:: Task directions ::
Count the lines below that contain the string "ждать". Give only the number.

-- Opening Marker --

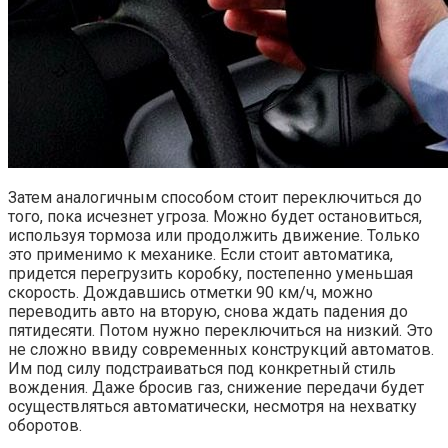
Затем аналогичным способом стоит переключиться до
того, пока исчезнет угроза. Можно будет остановиться,
используя тормоза или продолжить движение. Только
это применимо к механике. Если стоит автоматика,
придется перегрузить коробку, постепенно уменьшая
скорость. Дождавшись отметки 90 км/ч, можно
переводить авто на вторую, снова ждать падения до
пятидесяти. Потом нужно переключиться на низкий. Это
не сложно ввиду современных конструкций автоматов.
Им под силу подстраиваться под конкретный стиль
вождения. Даже бросив газ, снижение передачи будет
осуществляться автоматически, несмотря на нехватку
оборотов.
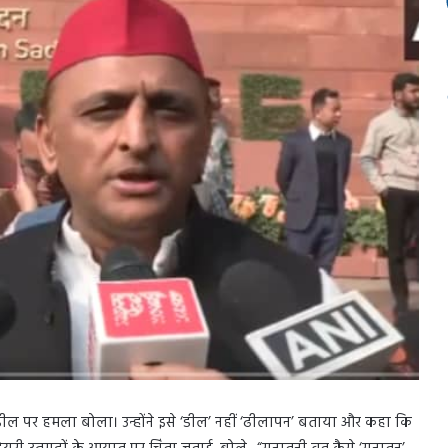
ड डील पर हमला बोला। उन्होंने इसे ‘डील’ नहीं ‘ढीलापन’ बताया और कहा कि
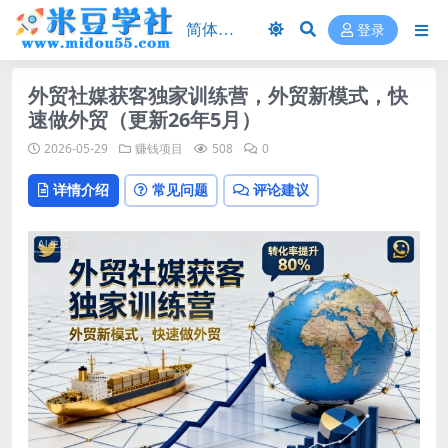
登录
外贸社媒获客独家训练营，外贸新模式，快
速做外贸（更新26年5月）
2026-05-29
赚钱项目
508
0
详情介绍
常见问题
评论建议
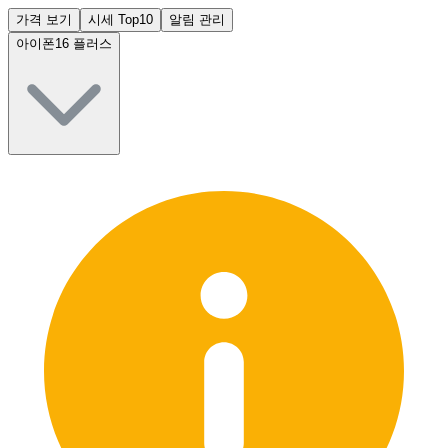
가격 보기
시세 Top10
알림 관리
아이폰16 플러스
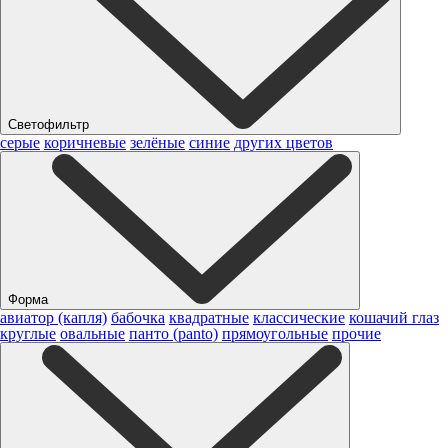
Светофильтр
серые
коричневые
зелёные
синие
других цветов
Форма
авиатор (капля)
бабочка
квадратные
классические
кошачий глаз
круглые
овальные
панто (panto)
прямоугольные
прочие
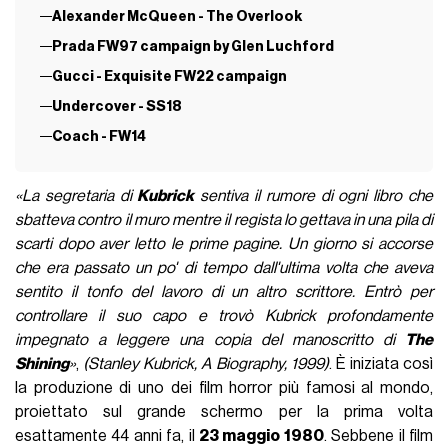
Alexander McQueen - The Overlook
Prada FW97 campaign by Glen Luchford
Gucci - Exquisite FW22 campaign
Undercover - SS18
Coach - FW14
«La segretaria di
Kubrick
sentiva il rumore di ogni libro che
sbatteva contro il muro mentre il regista lo gettava in una pila di
scarti dopo aver letto le prime pagine. Un giorno si accorse
che era passato un po' di tempo dall'ultima volta che aveva
sentito il tonfo del lavoro di un altro scrittore. Entrò per
controllare il suo capo e trovò Kubrick profondamente
impegnato a leggere una copia del manoscritto di
The
Shining
»
,
(Stanley Kubrick, A Biography, 1999)
. È iniziata così
la produzione di uno dei film horror più famosi al mondo,
proiettato sul grande schermo per la prima volta
esattamente 44 anni fa, il
23 maggio 1980
. Sebbene il film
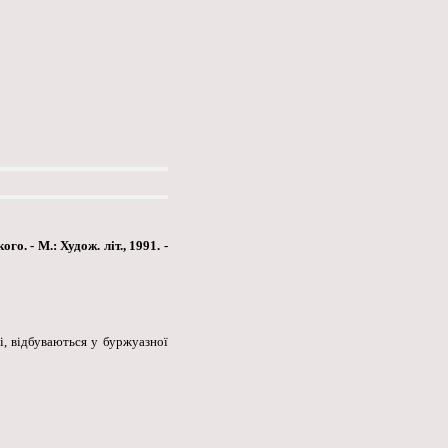
. - М.: Худож. літ., 1991. -
, відбуваються у буржуазної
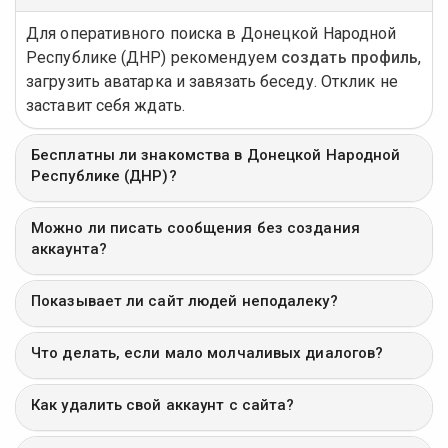
Для оперативного поиска в Донецкой Народной
Республике (ДНР) рекомендуем
создать профиль
,
загрузить аватарка и завязать беседу. Отклик не
заставит себя ждать.
Бесплатны ли знакомства в Донецкой Народной
Республике (ДНР)?
Можно ли писать сообщения без создания
аккаунта?
Показывает ли сайт людей неподалеку?
Что делать, если мало молчаливых диалогов?
Как удалить свой аккаунт с сайта?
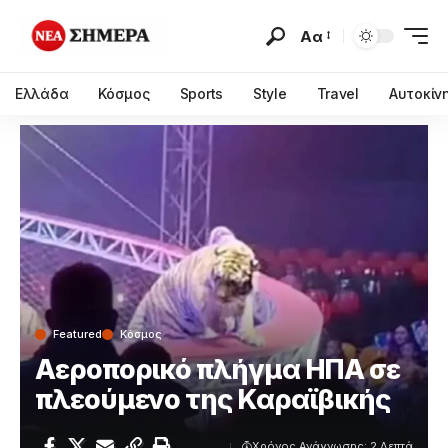
Αα
Ελλάδα
Κόσμος
Sports
Style
Travel
Αυτοκίν
Featured
Κόσμος
Αεροπορικό πλήγμα ΗΠΑ σε
πλεούμενο της Καραϊβικής
Χρόνος Ανάγνωσης: 2 Λεπτά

-- Closing Marker --

:: Answer to the exercise ::
2